L’artista Roberto Anglisani è un narratore noto e riconosciuto per la sua capacità di restituire le storie con la forza della parola e del corpo. Intorno alla metà degli anni 80 ha incontrato Marco Baliani e con lui ha affinato il linguaggio di narrazione teatrale lavorando non solo sul corpo e la sua espressione, ma anche sul mondo interiore del personaggio. La sua narrazione teatrale ricorda spesso il cinema: parole e gesti evocano nello spettatore immagini tanto concrete, da poter essere paragonate ad un film. Per La storia di Nicola che non voleva andare a scuola Anglisani ha lavorato su diverse fonti di ispirazione, e spiega: «Quando ero piccolo, ogni volta che portavo a casa una bella pagella, mio padre la guardava e diceva: “Mmh, sì! Ma gli 8 devono diventare 9 e i 9 devono diventare 10!”. Così sono cresciuto con l’idea che non facevo mai abbastanza, anche se i miei voti erano 8, 9 e 10. La Scuola di Salamanca, una delle Fiabe italiane di Italo Calvino, così come la fiaba L’arte magica della raccolta Fiabe russe di Aleksandr Afanasjev, mi hanno portato a immaginare questo spettacolo, che trova eco anche nella raccolta dei fratelli Grimm Il ladro stregone. Perché non riuscire ad intuire le qualità nascoste dei propri figli è un problema comune a molti padri». Le atmosfere magiche evocate dalla storia sono alimentate dalla chitarra di Francesco Bertolini, autore delle musiche originali.

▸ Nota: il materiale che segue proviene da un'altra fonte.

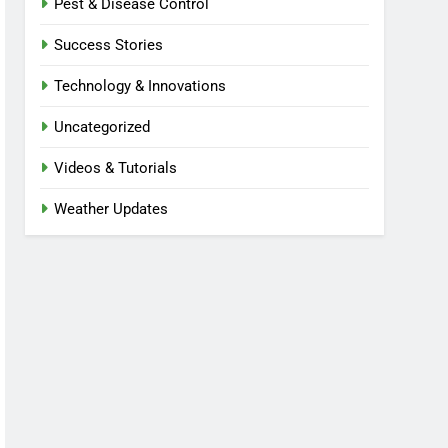
Pest & Disease Control
Success Stories
Technology & Innovations
Uncategorized
Videos & Tutorials
Weather Updates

Il progetto “Cambiare le storie” è realizzato in stretta sinergia con la Regione autonoma Friuli Venezia Giulia nell’ambito delle attività strategiche finanziate dal PR FESR 2021-2027, e inoltre con il Comune di Fagagna, la Comunità Collinare del Friuli, l’Ufficio di Servizio Sociale per i Minorenni di Trieste, l’associazione di promozione sociale IoCiVado. Il gelso del giardino della Cjase di Catine esprime il legame vivo con la comunità, ed è punto di riferimento simbolico delle storie che si racconteranno a Villalta di Fagagna: storie vere e storie inventate, storie di idee, di incontri e di passioni che cambiano.